*TASK OBJECTIVE*. In the entries that follow, which lines hold the string "Προσθήκη"? List them.

Stored data:
┏━━

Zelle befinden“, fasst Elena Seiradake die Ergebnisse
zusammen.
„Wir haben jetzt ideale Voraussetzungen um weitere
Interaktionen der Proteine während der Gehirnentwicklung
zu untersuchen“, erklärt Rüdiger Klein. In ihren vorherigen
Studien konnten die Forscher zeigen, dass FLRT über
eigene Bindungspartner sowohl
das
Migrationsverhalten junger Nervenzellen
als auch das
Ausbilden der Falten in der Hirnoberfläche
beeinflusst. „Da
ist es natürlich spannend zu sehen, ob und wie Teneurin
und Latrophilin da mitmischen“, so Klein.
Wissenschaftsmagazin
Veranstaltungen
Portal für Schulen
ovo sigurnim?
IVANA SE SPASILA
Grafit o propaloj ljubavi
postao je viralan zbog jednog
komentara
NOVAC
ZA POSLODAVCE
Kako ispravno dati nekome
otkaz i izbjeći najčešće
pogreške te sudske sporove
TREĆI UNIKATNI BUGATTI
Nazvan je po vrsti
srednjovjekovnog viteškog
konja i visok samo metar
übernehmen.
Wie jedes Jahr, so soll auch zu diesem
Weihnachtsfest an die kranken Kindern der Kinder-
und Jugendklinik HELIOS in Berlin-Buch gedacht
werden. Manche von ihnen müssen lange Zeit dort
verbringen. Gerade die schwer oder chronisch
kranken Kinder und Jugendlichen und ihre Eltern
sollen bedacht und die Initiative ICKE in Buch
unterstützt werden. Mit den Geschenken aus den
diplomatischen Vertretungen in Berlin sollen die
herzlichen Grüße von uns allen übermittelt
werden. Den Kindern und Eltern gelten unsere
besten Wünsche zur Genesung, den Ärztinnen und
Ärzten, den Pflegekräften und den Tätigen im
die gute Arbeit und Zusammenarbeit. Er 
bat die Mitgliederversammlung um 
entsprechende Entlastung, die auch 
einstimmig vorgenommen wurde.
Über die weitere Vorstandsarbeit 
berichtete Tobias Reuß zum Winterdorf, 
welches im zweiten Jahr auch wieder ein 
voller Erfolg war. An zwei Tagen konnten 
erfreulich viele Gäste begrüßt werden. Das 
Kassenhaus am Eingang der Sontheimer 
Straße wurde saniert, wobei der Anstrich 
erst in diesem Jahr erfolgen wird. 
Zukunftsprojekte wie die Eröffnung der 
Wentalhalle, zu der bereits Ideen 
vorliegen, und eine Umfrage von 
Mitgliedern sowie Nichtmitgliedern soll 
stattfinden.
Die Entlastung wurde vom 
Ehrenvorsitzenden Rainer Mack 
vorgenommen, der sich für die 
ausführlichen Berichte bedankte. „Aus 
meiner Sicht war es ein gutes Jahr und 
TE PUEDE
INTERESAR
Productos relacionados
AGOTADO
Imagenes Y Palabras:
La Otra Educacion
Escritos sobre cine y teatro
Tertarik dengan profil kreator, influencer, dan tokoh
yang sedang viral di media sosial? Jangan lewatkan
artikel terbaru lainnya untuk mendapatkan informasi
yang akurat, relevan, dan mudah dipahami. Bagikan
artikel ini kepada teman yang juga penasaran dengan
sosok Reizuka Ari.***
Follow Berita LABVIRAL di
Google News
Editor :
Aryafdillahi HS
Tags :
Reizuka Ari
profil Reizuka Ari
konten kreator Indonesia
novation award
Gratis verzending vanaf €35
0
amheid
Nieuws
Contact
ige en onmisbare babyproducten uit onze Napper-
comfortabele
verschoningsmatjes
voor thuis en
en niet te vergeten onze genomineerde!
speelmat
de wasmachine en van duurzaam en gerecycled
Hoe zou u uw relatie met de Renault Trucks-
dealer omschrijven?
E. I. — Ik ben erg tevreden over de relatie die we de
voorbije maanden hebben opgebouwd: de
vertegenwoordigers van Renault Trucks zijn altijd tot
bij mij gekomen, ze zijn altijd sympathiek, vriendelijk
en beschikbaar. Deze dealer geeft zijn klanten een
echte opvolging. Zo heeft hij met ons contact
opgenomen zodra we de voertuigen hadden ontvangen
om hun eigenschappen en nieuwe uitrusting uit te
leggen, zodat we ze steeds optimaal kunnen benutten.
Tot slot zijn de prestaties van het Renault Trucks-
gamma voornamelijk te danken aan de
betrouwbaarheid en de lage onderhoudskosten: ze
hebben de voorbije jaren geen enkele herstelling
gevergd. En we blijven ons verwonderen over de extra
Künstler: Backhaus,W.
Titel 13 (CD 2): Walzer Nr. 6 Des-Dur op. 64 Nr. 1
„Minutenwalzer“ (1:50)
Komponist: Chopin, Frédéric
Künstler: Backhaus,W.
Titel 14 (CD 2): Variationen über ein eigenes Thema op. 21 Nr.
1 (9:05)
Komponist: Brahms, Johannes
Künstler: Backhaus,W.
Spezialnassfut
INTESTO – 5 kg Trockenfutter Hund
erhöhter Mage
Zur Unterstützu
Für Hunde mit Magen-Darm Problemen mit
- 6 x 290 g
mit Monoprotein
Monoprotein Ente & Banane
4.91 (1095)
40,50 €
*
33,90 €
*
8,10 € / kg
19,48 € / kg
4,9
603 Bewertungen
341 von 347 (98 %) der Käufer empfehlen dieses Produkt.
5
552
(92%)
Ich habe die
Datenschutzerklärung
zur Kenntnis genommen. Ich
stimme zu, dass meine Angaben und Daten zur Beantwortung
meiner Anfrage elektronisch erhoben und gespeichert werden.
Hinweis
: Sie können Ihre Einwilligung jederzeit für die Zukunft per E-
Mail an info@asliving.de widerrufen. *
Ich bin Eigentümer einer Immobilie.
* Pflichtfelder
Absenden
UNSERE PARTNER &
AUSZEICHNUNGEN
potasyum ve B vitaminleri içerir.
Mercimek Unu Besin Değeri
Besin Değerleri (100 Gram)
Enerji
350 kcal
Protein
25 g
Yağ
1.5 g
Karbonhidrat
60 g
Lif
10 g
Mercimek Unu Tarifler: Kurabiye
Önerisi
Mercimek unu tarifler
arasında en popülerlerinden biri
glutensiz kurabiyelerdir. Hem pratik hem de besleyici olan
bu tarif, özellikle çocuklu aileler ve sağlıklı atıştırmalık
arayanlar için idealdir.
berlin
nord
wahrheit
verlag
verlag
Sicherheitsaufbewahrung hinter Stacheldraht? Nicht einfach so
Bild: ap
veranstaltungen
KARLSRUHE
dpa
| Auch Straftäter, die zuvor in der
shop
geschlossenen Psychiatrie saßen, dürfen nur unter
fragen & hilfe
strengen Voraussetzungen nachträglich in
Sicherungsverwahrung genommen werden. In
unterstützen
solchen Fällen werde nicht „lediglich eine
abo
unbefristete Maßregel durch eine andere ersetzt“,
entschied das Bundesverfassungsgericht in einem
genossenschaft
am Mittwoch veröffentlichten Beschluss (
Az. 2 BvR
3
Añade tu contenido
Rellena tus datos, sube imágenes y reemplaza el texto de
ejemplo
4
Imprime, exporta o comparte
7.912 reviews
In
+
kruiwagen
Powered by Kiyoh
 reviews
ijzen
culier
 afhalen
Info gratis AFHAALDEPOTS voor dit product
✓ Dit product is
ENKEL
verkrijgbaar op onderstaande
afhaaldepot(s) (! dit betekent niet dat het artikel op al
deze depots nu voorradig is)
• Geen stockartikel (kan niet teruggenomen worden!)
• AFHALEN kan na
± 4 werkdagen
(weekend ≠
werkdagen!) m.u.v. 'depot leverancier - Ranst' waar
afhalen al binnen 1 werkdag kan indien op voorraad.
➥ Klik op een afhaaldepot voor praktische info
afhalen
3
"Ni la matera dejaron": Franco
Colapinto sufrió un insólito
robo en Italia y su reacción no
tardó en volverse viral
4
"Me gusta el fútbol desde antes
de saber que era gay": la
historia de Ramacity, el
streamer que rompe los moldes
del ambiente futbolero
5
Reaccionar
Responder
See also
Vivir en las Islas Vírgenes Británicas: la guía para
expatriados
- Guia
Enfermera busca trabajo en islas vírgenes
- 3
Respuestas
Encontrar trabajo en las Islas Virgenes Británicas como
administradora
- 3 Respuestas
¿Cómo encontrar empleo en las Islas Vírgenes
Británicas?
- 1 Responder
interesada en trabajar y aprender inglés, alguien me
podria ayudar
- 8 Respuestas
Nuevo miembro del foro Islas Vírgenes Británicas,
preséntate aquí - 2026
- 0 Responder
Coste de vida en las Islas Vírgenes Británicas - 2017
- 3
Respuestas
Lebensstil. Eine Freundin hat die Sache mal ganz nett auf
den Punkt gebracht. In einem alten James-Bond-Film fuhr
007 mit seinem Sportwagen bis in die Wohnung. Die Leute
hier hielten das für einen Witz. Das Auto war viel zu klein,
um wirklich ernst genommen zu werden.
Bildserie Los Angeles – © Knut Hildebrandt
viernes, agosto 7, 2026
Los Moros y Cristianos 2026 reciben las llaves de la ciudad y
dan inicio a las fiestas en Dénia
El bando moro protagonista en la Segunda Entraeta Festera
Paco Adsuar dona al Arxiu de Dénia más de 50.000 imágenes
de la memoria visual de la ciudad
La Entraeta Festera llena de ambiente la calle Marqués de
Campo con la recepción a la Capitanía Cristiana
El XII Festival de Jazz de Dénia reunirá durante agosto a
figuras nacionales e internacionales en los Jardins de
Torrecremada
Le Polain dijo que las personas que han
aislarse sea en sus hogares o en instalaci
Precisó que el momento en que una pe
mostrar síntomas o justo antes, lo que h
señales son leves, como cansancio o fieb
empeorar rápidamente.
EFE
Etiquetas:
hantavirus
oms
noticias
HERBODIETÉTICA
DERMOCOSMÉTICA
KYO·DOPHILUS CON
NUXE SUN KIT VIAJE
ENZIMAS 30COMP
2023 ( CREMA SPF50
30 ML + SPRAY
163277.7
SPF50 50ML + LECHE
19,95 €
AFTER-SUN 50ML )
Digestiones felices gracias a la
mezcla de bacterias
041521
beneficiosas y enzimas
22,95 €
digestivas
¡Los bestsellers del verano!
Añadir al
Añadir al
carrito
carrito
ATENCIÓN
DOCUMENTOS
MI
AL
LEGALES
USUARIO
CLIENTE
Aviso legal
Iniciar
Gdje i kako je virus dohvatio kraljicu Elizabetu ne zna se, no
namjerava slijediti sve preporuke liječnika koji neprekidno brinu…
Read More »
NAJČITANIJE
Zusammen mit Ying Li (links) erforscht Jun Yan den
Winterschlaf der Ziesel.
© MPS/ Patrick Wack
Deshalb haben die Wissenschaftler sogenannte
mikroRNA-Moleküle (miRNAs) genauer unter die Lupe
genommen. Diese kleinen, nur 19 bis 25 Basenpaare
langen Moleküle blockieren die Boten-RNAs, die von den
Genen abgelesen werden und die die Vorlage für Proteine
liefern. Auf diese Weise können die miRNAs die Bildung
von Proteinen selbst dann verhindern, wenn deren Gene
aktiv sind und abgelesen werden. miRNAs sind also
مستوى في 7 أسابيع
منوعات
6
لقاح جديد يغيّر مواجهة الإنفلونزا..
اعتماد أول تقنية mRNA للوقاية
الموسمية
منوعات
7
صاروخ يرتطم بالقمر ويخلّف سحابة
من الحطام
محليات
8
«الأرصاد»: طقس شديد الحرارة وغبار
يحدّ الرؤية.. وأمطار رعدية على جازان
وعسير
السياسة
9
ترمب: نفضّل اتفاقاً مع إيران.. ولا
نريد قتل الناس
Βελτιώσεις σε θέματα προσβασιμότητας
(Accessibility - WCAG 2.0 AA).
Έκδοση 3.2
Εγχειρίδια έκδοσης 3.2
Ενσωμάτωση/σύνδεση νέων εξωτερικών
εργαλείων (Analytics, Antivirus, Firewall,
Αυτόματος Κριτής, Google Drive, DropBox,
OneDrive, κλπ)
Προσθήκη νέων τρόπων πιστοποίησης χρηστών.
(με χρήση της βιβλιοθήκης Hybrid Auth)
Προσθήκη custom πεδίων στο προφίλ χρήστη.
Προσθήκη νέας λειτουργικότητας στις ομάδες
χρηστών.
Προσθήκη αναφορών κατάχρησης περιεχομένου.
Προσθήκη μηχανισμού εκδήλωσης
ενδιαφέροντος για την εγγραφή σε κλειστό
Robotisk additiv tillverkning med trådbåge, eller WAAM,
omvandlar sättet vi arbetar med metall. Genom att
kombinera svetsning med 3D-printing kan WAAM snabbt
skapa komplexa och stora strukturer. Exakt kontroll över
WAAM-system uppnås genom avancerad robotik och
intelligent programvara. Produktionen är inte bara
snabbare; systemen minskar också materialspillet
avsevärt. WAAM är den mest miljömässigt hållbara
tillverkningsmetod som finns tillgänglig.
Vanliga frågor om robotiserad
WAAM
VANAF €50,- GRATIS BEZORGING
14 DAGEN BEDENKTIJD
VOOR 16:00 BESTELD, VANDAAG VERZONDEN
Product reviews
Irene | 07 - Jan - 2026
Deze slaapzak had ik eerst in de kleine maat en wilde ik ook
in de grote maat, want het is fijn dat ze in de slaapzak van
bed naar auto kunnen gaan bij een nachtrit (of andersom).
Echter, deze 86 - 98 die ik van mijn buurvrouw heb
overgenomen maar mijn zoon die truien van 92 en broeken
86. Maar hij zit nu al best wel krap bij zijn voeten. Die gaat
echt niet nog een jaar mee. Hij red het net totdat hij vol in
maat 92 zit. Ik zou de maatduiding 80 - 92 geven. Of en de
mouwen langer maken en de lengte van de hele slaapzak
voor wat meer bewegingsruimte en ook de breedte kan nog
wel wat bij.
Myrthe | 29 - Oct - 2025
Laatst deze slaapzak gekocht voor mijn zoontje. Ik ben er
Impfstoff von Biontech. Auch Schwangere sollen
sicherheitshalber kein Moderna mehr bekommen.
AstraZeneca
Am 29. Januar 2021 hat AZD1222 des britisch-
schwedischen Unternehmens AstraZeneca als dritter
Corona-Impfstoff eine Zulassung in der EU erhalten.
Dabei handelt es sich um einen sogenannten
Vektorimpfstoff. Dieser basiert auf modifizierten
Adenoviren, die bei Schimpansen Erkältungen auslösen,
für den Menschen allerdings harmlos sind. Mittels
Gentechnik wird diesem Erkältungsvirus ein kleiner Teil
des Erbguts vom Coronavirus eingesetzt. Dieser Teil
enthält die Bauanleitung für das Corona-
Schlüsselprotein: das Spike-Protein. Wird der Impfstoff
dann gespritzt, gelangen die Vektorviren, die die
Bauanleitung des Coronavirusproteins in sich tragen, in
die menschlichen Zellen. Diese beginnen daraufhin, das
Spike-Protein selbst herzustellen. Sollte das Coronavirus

┗━━

*OUTPUT FOR THIS TASK*.
Προσθήκη νέων τρόπων πιστοποίησης χρηστών.
Προσθήκη custom πεδίων στο προφίλ χρήστη.
Προσθήκη νέας λειτουργικότητας στις ομάδες
Προσθήκη αναφορών κατάχρησης περιεχομένου.
Προσθήκη μηχανισμού εκδήλωσης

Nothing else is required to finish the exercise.